Evidently a problem can occur if $\text{char }F=2$ since $2_F$ will not have a multiplicative inverse.

b) Yes. What about the zero form $\bold{0}:\mathbb{C}^2\boxplus\mathbb{C}^2\to\mathbb{C}$ and $\det:\mathbb{C}^2\boxplus\mathbb{C}^2\to\mathbb{C}$? The first is clearly symmetric since

$\displaystyle \bold{0}\left(\begin{bmatrix}z_1 \\ z_2 \end{bmatrix},\begin{bmatrix} z_3 \\ z_4 \end{bmatrix}\right)=0=\bold{0}\left(\begin{bmatrix}z_3 \\ z_4 \end{bmatrix},\begin{bmatrix} z_1 \\ z_2 \end{bmatrix}\right)$

for all $\displaystyle \left(\begin{bmatrix}z_1 \\ z_2 \end{bmatrix},\begin{bmatrix} z_3 \\ z_4 \end{bmatrix}\right)\in\mathbb{C}^2\boxplus\mathbb{C}^2$. Also, $\det$ is non-symmetric since

$\det\left(\begin{bmatrix}1\\ 0 \end{bmatrix},\begin{bmatrix} 0 \\ 1\end{bmatrix}\right)=1\ne -1=\det\left(\begin{bmatrix} 0 \\ 1\end{bmatrix},\begin{bmatrix} 1 \\ 0\end{bmatrix}\right)$

That said, if $q_1,q_2$ are the quadratic forms for $\bold{0},\det$ respectively then we see (as was shown earlier)

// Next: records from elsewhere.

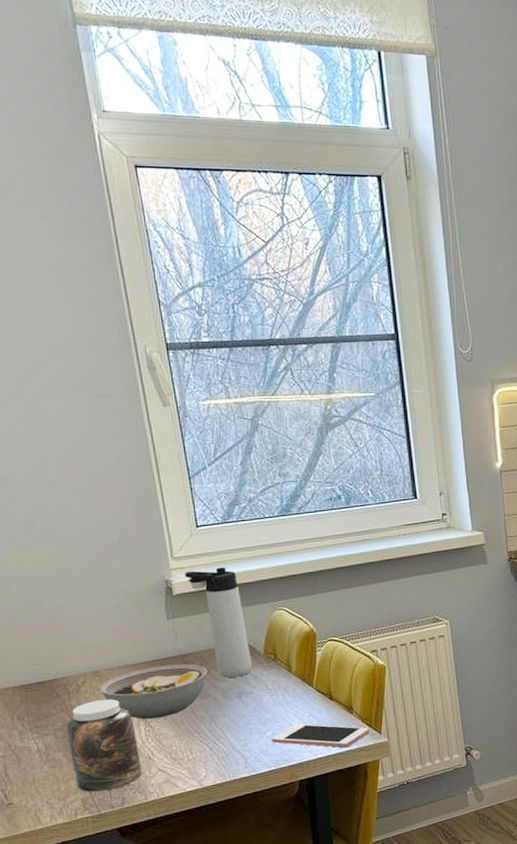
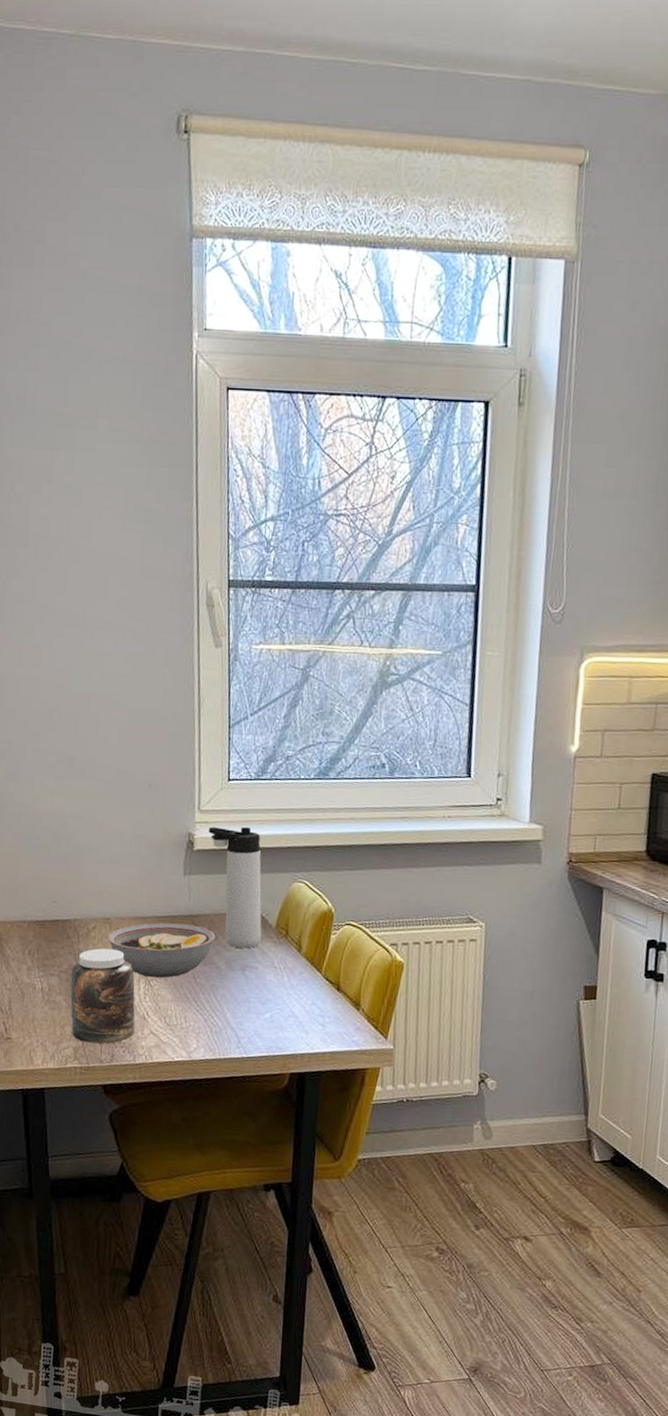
cell phone: present [272,723,369,748] -> none [269,1010,375,1047]

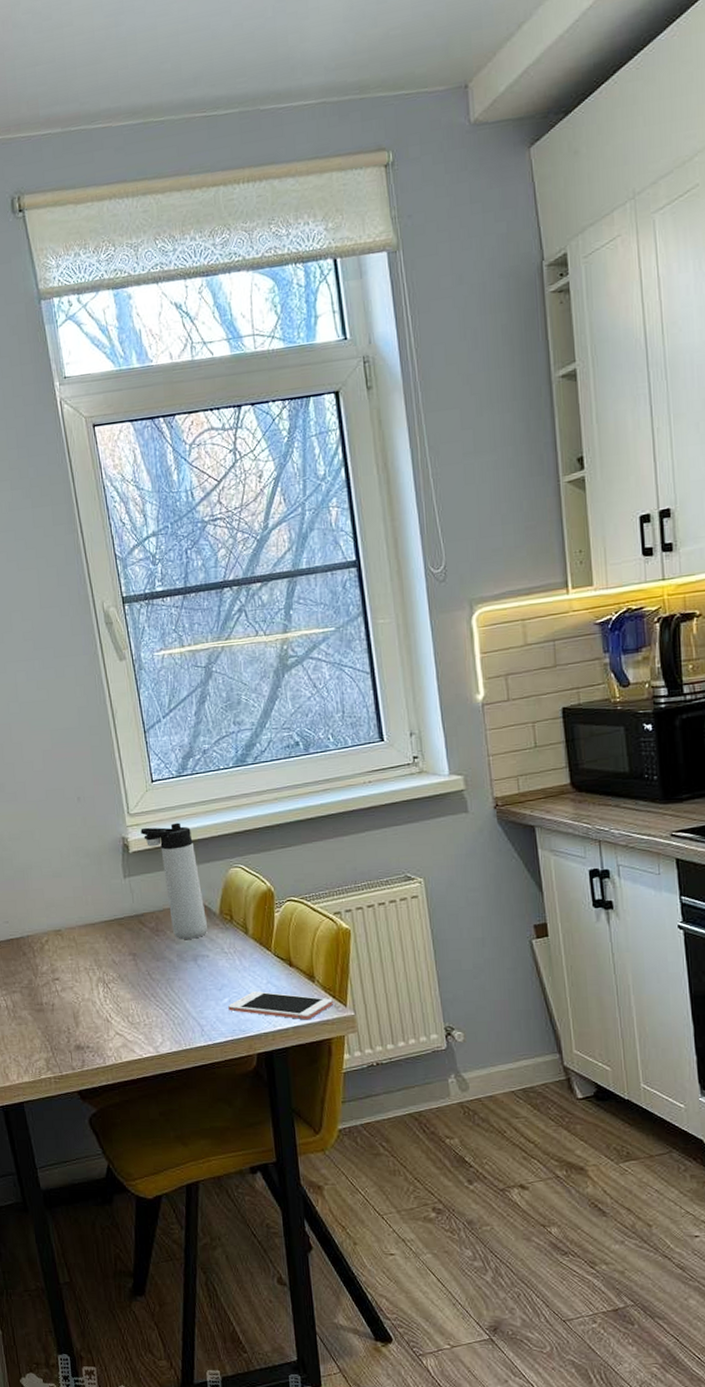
jar: present [70,948,135,1044] -> none [31,958,100,1052]
bowl: present [107,922,216,978] -> none [60,924,164,980]
cell phone: none [269,1010,375,1047] -> present [228,991,333,1020]

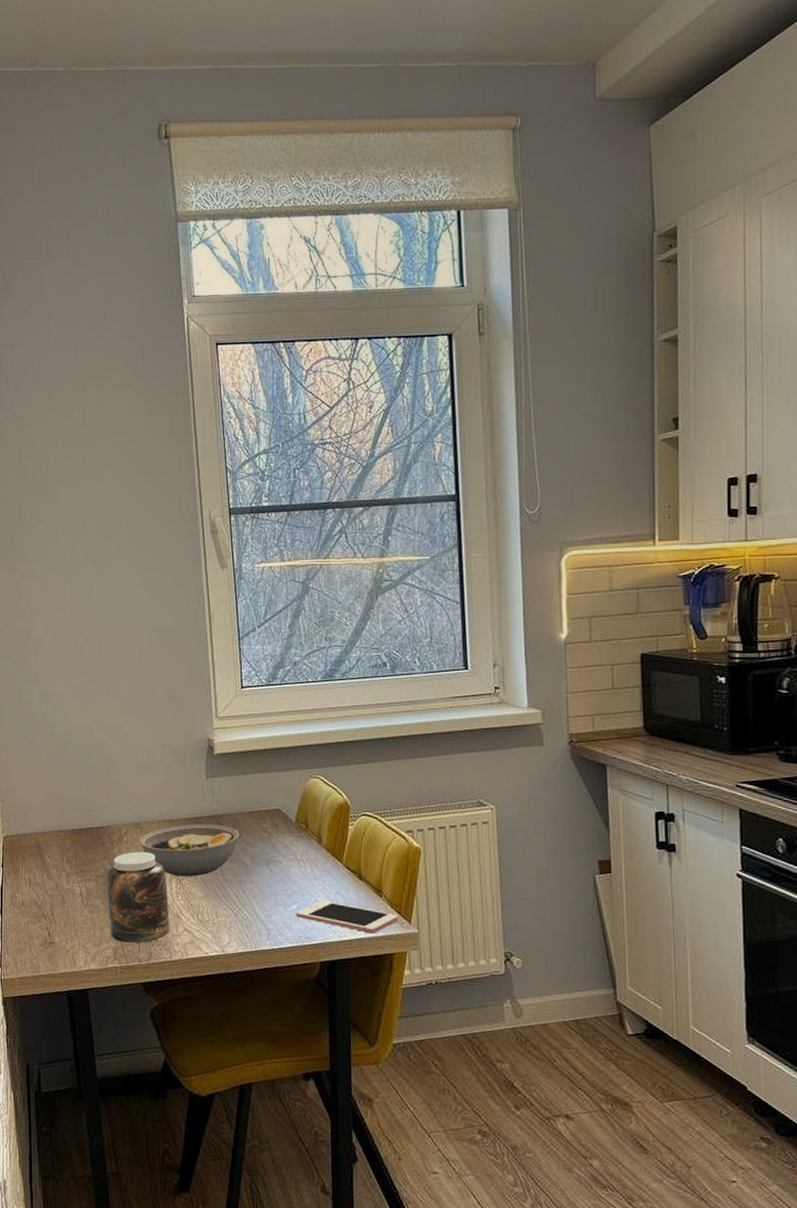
jar: none [31,958,100,1052] -> present [107,851,169,943]
bowl: none [60,924,164,980] -> present [139,824,240,877]
thermos bottle: present [140,822,207,939] -> none [226,729,283,844]

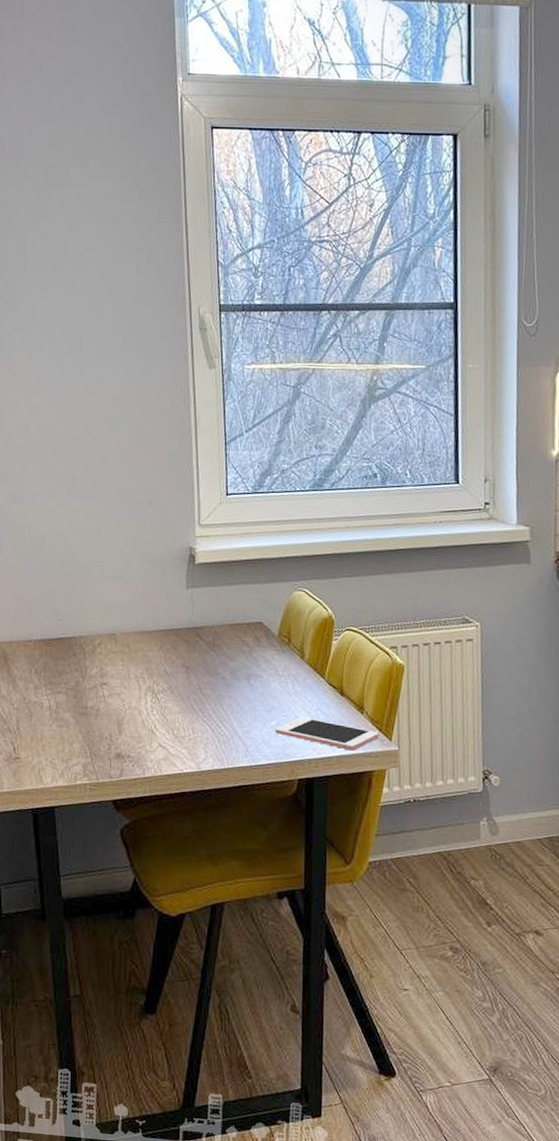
jar: present [107,851,169,943] -> none [77,663,143,759]
bowl: present [139,824,240,877] -> none [113,635,220,691]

$q_1\left(\begin{bmatrix} z_1 \\ z_2 \end{bmatrix}\right)=0=q_2\left(\begin{bmatrix} z_1 \\ z_2 \end{bmatrix}\right)$

for any $\begin{bmatrix}z_1 \\ z_2 \end{bmatrix}\in\mathbb{C}^2$.

References:

1. Halmos, Paul R. Finite-dimensional Vector Spaces,. New York: Springer-Verlag, 1974. Print.